**ABOUT THIS TASK:** Copy out the lines below word for word, keeping their order, and leave out the pictures.
(DATA FOR ANALYSIS)
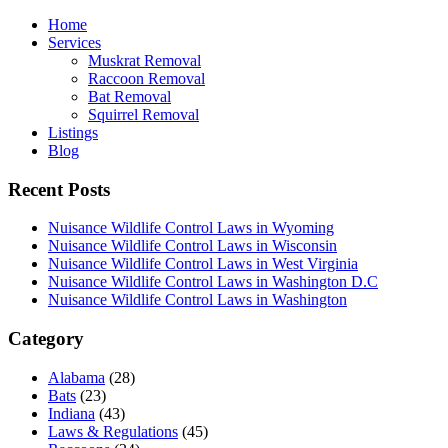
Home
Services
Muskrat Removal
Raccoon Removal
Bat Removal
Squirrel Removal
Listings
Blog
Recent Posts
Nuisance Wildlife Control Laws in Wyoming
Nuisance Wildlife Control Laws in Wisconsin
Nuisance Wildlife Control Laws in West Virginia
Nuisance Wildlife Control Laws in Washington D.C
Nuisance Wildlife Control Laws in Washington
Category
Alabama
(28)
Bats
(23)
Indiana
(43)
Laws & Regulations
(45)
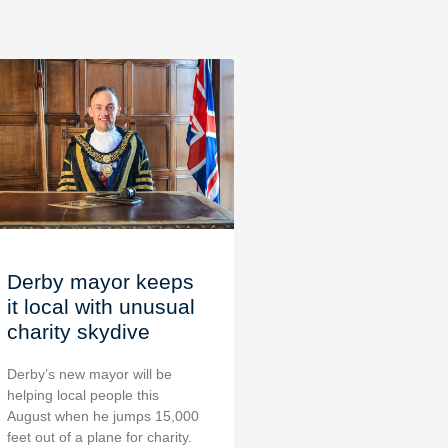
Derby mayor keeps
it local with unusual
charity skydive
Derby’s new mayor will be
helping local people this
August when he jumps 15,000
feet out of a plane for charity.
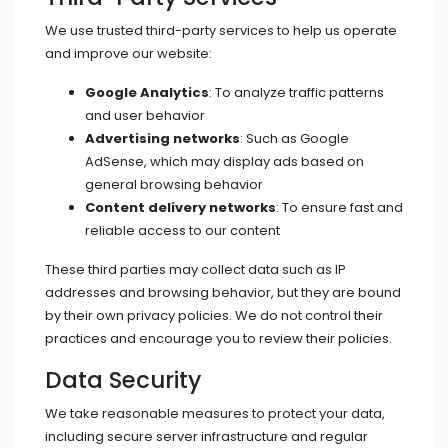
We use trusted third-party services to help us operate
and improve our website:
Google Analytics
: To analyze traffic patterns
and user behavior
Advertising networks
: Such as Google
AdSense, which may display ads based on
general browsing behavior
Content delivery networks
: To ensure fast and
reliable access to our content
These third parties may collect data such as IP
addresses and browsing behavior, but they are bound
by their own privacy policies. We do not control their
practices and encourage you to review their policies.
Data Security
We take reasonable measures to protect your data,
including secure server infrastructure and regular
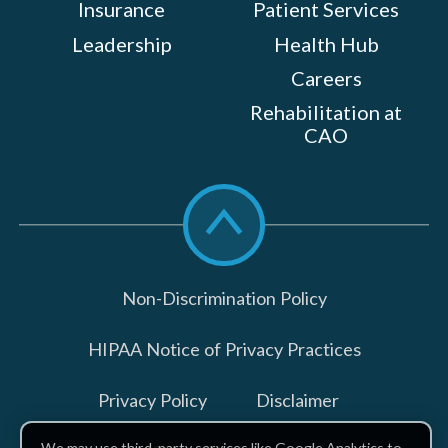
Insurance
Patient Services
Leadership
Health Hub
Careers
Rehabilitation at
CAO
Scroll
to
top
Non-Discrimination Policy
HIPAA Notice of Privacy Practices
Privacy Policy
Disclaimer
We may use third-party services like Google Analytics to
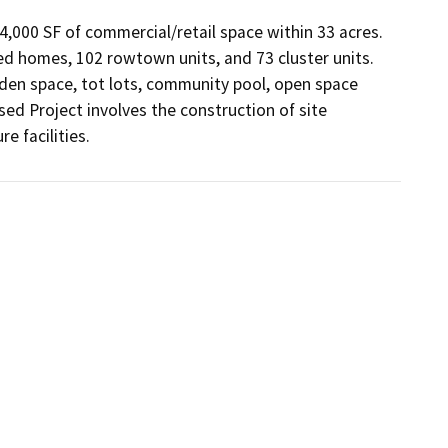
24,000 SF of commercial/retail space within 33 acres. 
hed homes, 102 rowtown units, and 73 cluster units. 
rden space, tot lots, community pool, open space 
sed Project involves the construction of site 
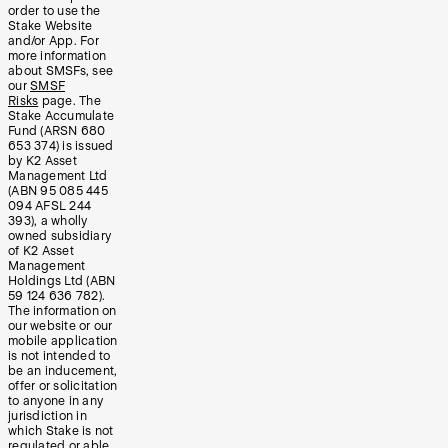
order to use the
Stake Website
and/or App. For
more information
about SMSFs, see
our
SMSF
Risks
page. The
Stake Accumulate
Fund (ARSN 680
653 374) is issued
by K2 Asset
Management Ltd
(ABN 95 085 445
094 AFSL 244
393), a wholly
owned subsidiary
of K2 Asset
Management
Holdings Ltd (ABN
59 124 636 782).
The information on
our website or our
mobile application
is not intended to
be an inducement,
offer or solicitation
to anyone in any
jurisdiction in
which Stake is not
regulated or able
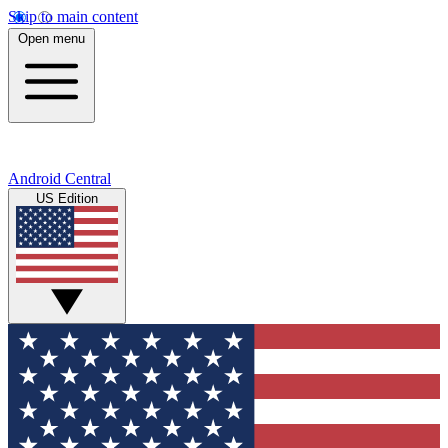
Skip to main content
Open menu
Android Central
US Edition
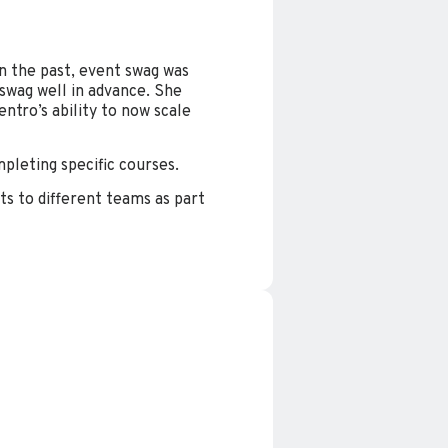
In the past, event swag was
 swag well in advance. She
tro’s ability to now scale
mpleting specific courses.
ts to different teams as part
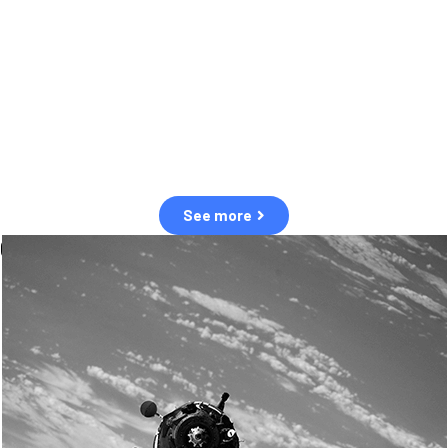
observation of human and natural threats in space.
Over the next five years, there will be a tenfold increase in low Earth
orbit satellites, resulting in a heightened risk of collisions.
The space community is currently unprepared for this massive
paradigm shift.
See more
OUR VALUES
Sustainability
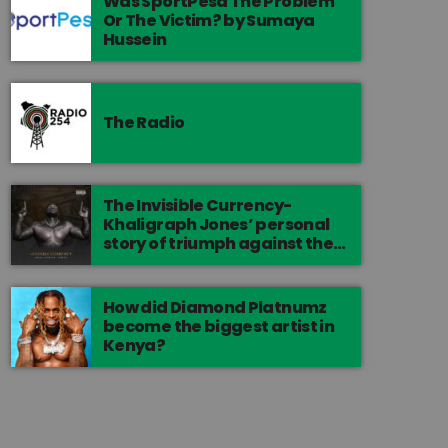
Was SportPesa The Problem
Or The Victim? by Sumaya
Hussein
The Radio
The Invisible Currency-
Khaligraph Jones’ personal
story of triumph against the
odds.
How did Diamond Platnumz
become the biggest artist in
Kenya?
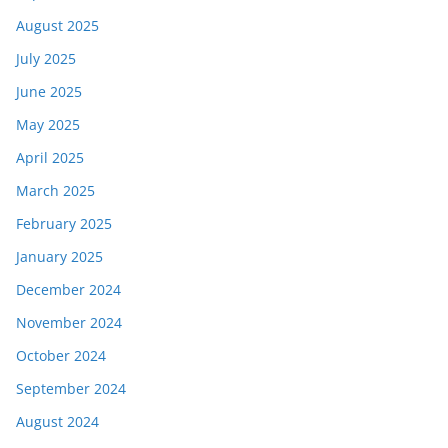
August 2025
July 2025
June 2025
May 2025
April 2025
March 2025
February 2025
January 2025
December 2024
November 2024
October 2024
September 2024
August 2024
(End DATA FOR ANALYSIS)
**RESULT OF THE EXERCISE:**
Home
Services
Muskrat Removal
Raccoon Removal
Bat Removal
Squirrel Removal
Listings
Blog
Recent Posts
Nuisance Wildlife Control Laws in Wyoming
Nuisance Wildlife Control Laws in Wisconsin
Nuisance Wildlife Control Laws in West Virginia
Nuisance Wildlife Control Laws in Washington D.C
Nuisance Wildlife Control Laws in Washington
Category
Alabama
(28)
Bats
(23)
Indiana
(43)
Laws & Regulations
(45)
Derby mayor keeps
it local with unusual
charity skydive
Derby’s new mayor will be
helping local people this
August when he jumps 15,000
feet out of a plane for charity.
We use trusted third-party services to help us operate
and improve our website:
Google Analytics
: To analyze traffic patterns
and user behavior
Advertising networks
: Such as Google
AdSense, which may display ads based on
general browsing behavior
Content delivery networks
: To ensure fast and
reliable access to our content
These third parties may collect data such as IP
addresses and browsing behavior, but they are bound
by their own privacy policies. We do not control their
practices and encourage you to review their policies.
Data Security
We take reasonable measures to protect your data,
including secure server infrastructure and regular
Insurance
Patient Services
Leadership
Health Hub
Careers
Rehabilitation at
CAO
Scroll
to
top
Non-Discrimination Policy
HIPAA Notice of Privacy Practices
Privacy Policy
Disclaimer
We may use third-party services like Google Analytics to
24,000 SF of commercial/retail space within 33 acres. 
hed homes, 102 rowtown units, and 73 cluster units. 
rden space, tot lots, community pool, open space 
sed Project involves the construction of site 
order to use the
Stake Website
and/or App. For
more information
about SMSFs, see
our
SMSF
Risks
page. The
Stake Accumulate
Fund (ARSN 680
653 374) is issued
by K2 Asset
Management Ltd
(ABN 95 085 445
094 AFSL 244
393), a wholly
owned subsidiary
of K2 Asset
Management
Holdings Ltd (ABN
59 124 636 782).
The information on
our website or our
mobile application
is not intended to
be an inducement,
offer or solicitation
to anyone in any
jurisdiction in
which Stake is not
regulated or able
Skip to main content
Open menu
Android Central
US Edition
In the past, event swag was
 swag well in advance. She
tro’s ability to now scale
mpleting specific courses.
ts to different teams as part
observation of human and natural threats in space.
Over the next five years, there will be a tenfold increase in low Earth
orbit satellites, resulting in a heightened risk of collisions.
The space community is currently unprepared for this massive
paradigm shift.
See more
OUR VALUES
Sustainability
Was SportPesa The Problem
Or The Victim? by Sumaya
Hussein
The Radio
The Invisible Currency-
Khaligraph Jones’ personal
story of triumph against the
odds.
How did Diamond Platnumz
become the biggest artist in
Kenya?
August 2025
July 2025
June 2025
May 2025
April 2025
March 2025
February 2025
January 2025
December 2024
November 2024
October 2024
September 2024
August 2024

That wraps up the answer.